The public apologies have alarmed some political observers.

“It shows that [security agencies] are not on top of the situation,” said Mannir Dan Ali, the editor of Nigerian newspaper the Daily Trust, of the public apologies. “Because [the governors] think it’s more effective for them to apologize.”

Nigerian officials appear conflicted about the best way to tackle the problem. Military officials, including Andrew Azazi, the national security adviser and a former general, have favored direct military confrontation. But intelligence officials say a military approach will only drive the group into hiding.

“We should be sending plainclothes intelligence officers into the communities to get to know them, how they get their arms and funds, but we took the military option,” a senior Nigerian security official said, adding, “They want to crush them by military force, but [the military isn’t] trained for something like this.”

The official said security agencies have been checking guest houses and hotels throughout the north of the country looking for foreign suspects, and have financial experts investigating the group’s source of funding.

“We have not detected any direct foreign influence so far,” the official said.

Boko Haram has been able to carry out the attacks despite not having a recognizable leader. The group existed as a mostly nonviolent fringe Islamic sect in northern Nigeria until 2009, when a series of confrontations with the police led to the deaths of several hundred group members, including the death of the group’s leader, Mohammed Yusuf.

The Nigerian police have admitted killing Mr.

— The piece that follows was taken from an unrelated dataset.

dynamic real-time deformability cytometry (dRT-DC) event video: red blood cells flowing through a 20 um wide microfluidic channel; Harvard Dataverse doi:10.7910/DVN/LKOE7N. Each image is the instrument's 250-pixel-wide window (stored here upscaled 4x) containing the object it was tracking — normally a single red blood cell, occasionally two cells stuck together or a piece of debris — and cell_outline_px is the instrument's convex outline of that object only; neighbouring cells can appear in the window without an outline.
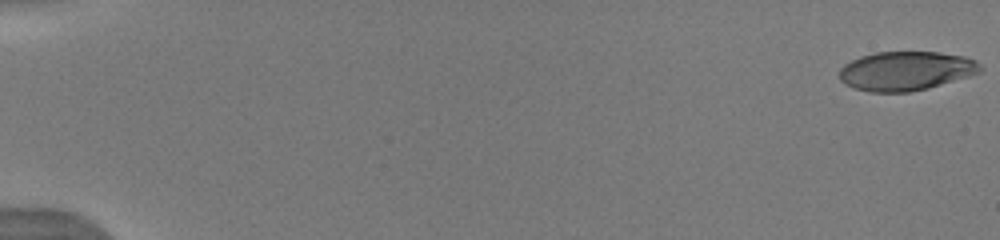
{"species": "human", "species_latin": "Homo sapiens", "temperature_condition": "warm", "stored_images_in_passage": 51, "camera_frame_rate_fps": 3000, "um_per_image_px": 0.085, "donor": {"sex": "male"}, "frame": {"image": 1, "passage_image": 1, "time_ms": 0.0, "image_size_px": [1000, 240], "cell_outline_px": [[984, 68], [980, 72], [968, 76], [928, 88], [908, 92], [868, 92], [844, 84], [840, 80], [840, 68], [844, 64], [860, 56], [876, 52], [940, 52], [964, 56], [976, 60]], "centroid_in_image_um": [77.0, 6.02], "position_along_channel_um": 8.0, "area_um2": 32.14}}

Yusuf while he was in their custody, but said it was the act of rogue officers.

Since then, the group has carried out bombings and assassinations of public figures that have spoken out against them.

Its most audacious attack came on June 16, when a bomb went off at the Nigerian police headquarters in Abuja, the capital, just yards away from the police inspector general, killing at least two people.

Security officials say that while some members of Boko Haram may have fled to nearby Niger or Chad and received training in those countries, there aren’t yet definitive ties to foreign terrorist groups.

“It is still a Nigerian problem, created by the government’s inability to deal with the original group,” said a Western security official based in Nigeria. “But the danger is that you create a big enough group, through police and security inefficiency, that they do start making contact with other groups along the country’s porous borders. And then their choice of targets would change.”